Die staatliche Naftohaz-Tochter Ukrgazvydobuvannya förderte im letzten Jahr 14,6 Milliarden Kubikmeter Gas. Dies markiert einen Anstieg von 4,6 Prozent gegenüber 13,9 Milliarden Kubikmetern im Jahr 2023. Die diesjährigen Produktionsmengen von Ukrgasvydobuvannya sind zudem die höchsten seit sechs Jahren. 2019 produzierte das Unternehmen 14,9 Milliarden Kubikmeter Gas.

Kriminvasion stoppt Gasimport aus Russland

"In den 1970er Jahren förderte die Ukraine 70 Milliarden Kubikmeter im Jahr, hauptsächlich für Moskau. Als Russland begann, in Sibirien Gas zu produzieren, erklärte uns Moskau, dass es viel vorteilhafter sei, dieses Gas von ihnen zu kaufen, als unser eigenes zu fördern", schilderte Oleksiy Chernyshov, heute Vizepremier und davor Vorstandsvorsitzender des ukrainischen Gasversorgers Naftohaz in einem Interview im Mai.

In den Jahren vor 2021 förderte die Ukraine im Schnitt rund 20 Milliarden Kubikmeter Gas und importierte große Mengen Gas aus Russland. Die russische Invasion der Krim 2014 habe die Situation verändert. Von da an habe die Ukraine kein Gas aus Russland mehr importiert, sondern aus Europa bezogen. "In Wirklichkeit kauften wir russisches Gas von den Europäern", stellte Chernyshov hierzu klar. Das Gas kam aus dem Westen über Polen und die Slowakei ins Land.

Nach der russischen Invasion am 24. Februar 2022 habe die Ukraine beschlossen, die Produktion im Land wieder zu erhöhen. "Seit letztem Jahr ist die Ukraine gasautark", sagte Chernyshov. Das nationale Angebot decke die Nachfrage, die um die Hälfte gesunken sei. Nach Zahlen des Statistical Review of World Energy 2024 belief sich 2023 die Nachfrage in der Ukraine auf 18,7 Milliarden Kubikmeter Gas. 2014 waren es noch 40,3 Milliarden Kubikmeter Gas.

Speicher sind weit von der Front entfernt

Die Importkapazität aus Europa und der Moldau bezifferte die Internationale Energieagentur IEA in ihrem Bericht zur Energiesicherheit der Ukraine auf 60 Millionen Kubikmeter Gas am Tag (21,9 Milliarden Kubikmeter im Jahr). Dazu verfügt die Ukraine über große Untergrundspeicher, die 30 Milliarden Kubikmeter Gas fassen. Europäische Unternehmen könnten diese nutzen, hätten aber Sicherheitsbedenken.

Chernyshov hielt dem entgegen, dass es auch bei einer Verschärfung der militärischen Lage sinnvoll sei, Gas in der Ukraine zu lagern. "Drei Kilometer tief im Boden ist der sicherste Ort", bekräftigte er. Außerdem befänden sich 25 von 30 Milliarden Kubikmeter Speicherkapazität im westlichen Teil des Landes, weit entfernt von der Frontlinie. Immerhin handelt es sich um die größten Speicherkapazitäten in Europa.

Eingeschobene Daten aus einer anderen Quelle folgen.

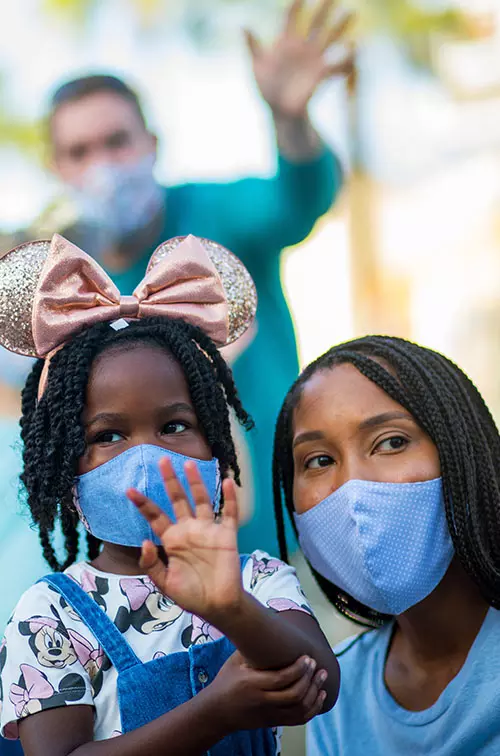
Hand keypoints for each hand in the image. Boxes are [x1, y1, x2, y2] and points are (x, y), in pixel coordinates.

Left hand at [128, 459, 242, 620]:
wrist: (217, 607)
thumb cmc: (190, 595)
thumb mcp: (164, 583)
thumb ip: (152, 564)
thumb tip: (145, 541)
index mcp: (172, 540)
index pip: (155, 516)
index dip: (143, 503)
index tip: (129, 490)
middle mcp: (189, 530)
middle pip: (178, 500)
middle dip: (170, 481)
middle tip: (161, 460)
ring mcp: (208, 531)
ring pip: (201, 500)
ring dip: (196, 483)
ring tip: (189, 465)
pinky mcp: (226, 535)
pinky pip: (228, 513)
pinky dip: (229, 498)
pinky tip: (227, 482)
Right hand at [210, 651, 328, 730]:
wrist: (217, 711)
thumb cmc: (226, 681)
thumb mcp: (235, 661)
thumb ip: (252, 649)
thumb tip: (267, 627)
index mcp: (252, 684)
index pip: (281, 679)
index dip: (298, 669)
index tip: (308, 658)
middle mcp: (262, 701)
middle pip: (294, 694)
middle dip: (309, 679)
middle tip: (317, 666)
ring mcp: (269, 714)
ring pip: (299, 709)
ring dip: (314, 693)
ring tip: (321, 678)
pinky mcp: (273, 722)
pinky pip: (298, 720)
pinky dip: (313, 709)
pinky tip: (320, 696)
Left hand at [245, 0, 354, 118]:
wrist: (280, 111)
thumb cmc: (267, 88)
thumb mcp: (258, 67)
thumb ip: (252, 47)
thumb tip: (243, 26)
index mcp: (286, 42)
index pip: (291, 18)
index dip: (296, 6)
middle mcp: (303, 47)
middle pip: (316, 22)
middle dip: (325, 8)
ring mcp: (314, 60)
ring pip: (330, 38)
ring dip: (340, 26)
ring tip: (350, 12)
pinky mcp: (321, 74)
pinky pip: (336, 64)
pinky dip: (346, 58)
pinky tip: (354, 47)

Ukraine erhält erste LNG-Fracht aus den USA

Im Hinblick auf Import erhielt die ukrainische DTEK-Gruppe Ende letzten Jahres ihre erste Lieferung von Flüssigerdgas (LNG) aus den USA. Die Gaslog Savannah verschiffte rund 100 Millionen Kubikmeter Gas aus Louisiana zum Revithoussa LNG-Terminal in Griechenland. Geplant war, die Fracht direkt über das Schwarze Meer einzuführen. Dagegen sprachen jedoch Beschränkungen durch Kriegshandlungen. An Land wird das Gas von Griechenland über Bulgarien bis in die Ukraine transportiert.

DTEK-CEO Maxim Timchenko sieht in der Ankunft der ersten LNG-Ladung ein klares Zeichen, um zur Stärkung der Energiesicherheit der Ukraine und Europas beizutragen. Ladungen wie diese versorgten die Region nicht nur mit einer flexiblen und sicheren Energiequelle, sondern untergrüben auch Russlands Einfluss auf die Energieversorgung. "Wir sind den Vereinigten Staaten sehr dankbar für den strategischen Beitrag, den sie mit solchen Lieferungen zur Energiesicherheit Europas leisten", erklärte Timchenko.